── TEXT FOR ANALYSIS ──
Regulatory
Tatprom

Part:BBa_K562000:Design

Designed by: Frank Sargent   Group: iGEM11_Dundee   (2011-09-16)

Eco_Ptat


Assembly Compatibility:
  • 10
    COMPATIBLE WITH RFC[10]
  • 12
    COMPATIBLE WITH RFC[12]
  • 21
    INCOMPATIBLE WITH RFC[21]
    Illegal BamHI site found at 98
  • 23
    COMPATIBLE WITH RFC[23]
  • 25
    COMPATIBLE WITH RFC[25]
  • 1000
    COMPATIBLE WITH RFC[1000]


Design Notes

The clone carries a BamHI restriction site at its 3' end (increasing the length of the part to 103 bp). If you use this site for cloning, and place a BamHI site (or similar 6-nucleotide site with compatible ends) immediately upsteam of the ATG start codon of your gene of interest, then this places your ATG in exactly the correct position to be initiated from the tatA RBS within the promoter region.
───
── RAW DATA ──
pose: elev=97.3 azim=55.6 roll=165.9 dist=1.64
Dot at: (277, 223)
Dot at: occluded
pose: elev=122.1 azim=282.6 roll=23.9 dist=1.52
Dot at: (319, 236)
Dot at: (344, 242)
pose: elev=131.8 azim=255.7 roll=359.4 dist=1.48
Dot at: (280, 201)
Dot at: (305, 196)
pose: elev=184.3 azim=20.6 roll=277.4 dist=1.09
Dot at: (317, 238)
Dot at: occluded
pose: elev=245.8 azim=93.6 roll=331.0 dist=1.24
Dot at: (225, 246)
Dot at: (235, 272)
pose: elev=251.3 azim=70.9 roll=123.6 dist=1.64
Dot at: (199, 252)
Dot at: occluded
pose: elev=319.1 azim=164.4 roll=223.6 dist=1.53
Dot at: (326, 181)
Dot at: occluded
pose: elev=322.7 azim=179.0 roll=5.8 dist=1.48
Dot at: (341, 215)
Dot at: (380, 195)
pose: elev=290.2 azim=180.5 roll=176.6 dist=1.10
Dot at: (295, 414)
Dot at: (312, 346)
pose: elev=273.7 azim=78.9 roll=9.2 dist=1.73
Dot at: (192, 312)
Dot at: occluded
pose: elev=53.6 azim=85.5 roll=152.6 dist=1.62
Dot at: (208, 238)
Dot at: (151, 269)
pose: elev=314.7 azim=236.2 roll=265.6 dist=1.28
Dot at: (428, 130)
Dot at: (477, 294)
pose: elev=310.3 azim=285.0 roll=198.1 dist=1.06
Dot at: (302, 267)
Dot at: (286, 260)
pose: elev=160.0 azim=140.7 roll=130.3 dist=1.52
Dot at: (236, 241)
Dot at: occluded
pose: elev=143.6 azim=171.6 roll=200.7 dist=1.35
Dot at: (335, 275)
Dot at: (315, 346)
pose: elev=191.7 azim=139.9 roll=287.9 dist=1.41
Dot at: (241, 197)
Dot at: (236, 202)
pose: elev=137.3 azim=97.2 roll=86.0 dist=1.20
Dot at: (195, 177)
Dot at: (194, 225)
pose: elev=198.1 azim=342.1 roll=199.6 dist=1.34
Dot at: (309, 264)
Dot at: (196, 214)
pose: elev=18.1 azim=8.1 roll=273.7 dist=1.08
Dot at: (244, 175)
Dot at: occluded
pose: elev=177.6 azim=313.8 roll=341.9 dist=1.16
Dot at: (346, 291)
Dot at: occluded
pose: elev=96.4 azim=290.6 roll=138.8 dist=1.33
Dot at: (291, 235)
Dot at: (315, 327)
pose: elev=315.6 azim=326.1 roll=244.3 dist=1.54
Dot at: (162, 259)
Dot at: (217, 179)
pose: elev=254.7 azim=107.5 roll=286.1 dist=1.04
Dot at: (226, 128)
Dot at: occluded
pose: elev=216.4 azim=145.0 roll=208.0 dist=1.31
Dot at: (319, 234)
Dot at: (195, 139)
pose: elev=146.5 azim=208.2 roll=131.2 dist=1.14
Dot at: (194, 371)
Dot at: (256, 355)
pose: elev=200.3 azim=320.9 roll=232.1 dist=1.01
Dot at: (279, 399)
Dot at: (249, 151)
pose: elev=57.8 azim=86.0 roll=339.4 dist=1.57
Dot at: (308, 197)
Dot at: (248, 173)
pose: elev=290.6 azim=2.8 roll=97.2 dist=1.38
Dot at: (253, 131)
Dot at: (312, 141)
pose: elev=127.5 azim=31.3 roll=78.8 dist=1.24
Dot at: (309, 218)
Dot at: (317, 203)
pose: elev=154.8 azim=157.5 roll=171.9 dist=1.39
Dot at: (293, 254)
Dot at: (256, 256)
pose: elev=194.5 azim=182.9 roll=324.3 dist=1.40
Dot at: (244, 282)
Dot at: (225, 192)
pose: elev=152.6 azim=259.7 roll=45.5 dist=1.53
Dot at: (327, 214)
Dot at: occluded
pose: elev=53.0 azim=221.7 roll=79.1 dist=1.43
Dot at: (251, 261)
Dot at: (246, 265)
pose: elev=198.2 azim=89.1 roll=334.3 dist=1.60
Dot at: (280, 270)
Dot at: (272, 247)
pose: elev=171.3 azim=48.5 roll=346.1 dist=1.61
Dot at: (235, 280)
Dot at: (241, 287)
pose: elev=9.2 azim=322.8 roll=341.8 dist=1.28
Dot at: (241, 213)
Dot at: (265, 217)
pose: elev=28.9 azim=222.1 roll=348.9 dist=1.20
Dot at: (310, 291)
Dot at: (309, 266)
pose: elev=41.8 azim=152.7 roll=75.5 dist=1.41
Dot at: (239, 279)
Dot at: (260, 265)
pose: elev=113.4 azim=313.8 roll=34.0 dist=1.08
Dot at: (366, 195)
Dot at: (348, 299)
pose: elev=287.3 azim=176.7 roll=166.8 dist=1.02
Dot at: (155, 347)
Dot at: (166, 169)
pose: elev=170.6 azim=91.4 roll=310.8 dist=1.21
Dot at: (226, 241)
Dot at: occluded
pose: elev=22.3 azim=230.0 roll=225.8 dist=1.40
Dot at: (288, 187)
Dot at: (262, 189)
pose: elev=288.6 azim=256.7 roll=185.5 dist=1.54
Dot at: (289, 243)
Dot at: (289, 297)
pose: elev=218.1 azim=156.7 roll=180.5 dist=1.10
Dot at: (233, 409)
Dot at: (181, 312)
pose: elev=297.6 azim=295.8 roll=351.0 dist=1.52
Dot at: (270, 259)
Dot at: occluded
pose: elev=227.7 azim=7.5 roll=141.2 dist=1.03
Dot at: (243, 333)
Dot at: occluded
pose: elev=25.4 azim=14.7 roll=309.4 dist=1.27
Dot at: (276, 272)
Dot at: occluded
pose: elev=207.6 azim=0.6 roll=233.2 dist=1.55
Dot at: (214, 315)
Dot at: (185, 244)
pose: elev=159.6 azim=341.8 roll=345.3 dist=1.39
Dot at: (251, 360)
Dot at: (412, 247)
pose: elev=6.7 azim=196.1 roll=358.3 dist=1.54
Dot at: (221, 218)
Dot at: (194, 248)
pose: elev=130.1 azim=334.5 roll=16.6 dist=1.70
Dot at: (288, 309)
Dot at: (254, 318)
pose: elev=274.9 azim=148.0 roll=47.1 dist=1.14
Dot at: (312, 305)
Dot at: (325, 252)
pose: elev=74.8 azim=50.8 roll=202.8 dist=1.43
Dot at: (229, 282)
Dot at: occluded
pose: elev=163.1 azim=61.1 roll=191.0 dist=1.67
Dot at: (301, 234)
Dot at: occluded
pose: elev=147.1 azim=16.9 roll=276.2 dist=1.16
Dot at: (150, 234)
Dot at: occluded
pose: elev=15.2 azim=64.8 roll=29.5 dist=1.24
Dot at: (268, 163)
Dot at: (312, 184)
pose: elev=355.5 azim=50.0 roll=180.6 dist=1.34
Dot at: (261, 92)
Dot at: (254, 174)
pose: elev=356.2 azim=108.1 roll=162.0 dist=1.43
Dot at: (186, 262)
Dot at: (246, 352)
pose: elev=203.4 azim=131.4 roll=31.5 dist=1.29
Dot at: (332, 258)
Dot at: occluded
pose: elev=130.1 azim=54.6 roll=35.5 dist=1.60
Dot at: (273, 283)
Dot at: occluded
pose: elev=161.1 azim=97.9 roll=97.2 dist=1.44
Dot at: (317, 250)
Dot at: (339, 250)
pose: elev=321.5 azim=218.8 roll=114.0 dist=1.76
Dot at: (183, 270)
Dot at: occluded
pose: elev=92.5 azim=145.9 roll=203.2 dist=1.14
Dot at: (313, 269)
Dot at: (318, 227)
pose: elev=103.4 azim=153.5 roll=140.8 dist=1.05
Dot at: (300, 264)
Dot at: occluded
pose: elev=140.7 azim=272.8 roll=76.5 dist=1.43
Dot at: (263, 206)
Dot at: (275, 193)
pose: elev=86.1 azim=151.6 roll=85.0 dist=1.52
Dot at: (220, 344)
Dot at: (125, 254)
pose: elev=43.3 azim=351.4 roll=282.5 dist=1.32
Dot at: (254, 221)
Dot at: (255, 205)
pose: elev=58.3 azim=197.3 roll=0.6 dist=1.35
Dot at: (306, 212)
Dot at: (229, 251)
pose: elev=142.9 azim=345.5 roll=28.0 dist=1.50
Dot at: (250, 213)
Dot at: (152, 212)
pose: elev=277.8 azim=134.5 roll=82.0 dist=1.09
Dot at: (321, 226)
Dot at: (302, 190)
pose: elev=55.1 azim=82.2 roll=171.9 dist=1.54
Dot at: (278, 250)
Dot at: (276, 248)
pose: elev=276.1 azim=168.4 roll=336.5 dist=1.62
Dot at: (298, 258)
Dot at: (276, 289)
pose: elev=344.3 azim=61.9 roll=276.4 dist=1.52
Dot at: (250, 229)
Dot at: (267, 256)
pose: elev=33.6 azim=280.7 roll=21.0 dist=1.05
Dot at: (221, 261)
───
> [SET OF TASKS]
- 1) On the BBa_K562000 design page, where is the illegal BamHI site that makes the part incompatible with RFC[21]?
- 2) Copy from the BBa_K562000 design page the stretch from "Design Notes" through "the promoter region.".
- 3) Write what comes next in the design notes for part BBa_K562000, starting after their final sentence.

> [SOLVED PROBLEMS]
- 1) At position 98.

- 2)
Design Notes

The clone carries a BamHI restriction site at its 3' end (increasing the length of the part to 103 bp). If you use this site for cloning, and place a BamHI site (or similar 6-nucleotide site with compatible ends) immediately upsteam of the ATG start codon of your gene of interest, then this places your ATG in exactly the correct position to be initiated from the tatA RBS within the promoter region.

- 3)
Source

This is from the Escherichia coli K-12 MG1655 genomic sequence.

References

Jack RL, Sargent F, Berks BC, Sawers G, Palmer T. Constitutive expression of Escherichia coli tat genes indicates an important role for the twin-arginine translocase during aerobic and anaerobic growth. J Bacteriol. 2001 Mar;183(5):1801-4.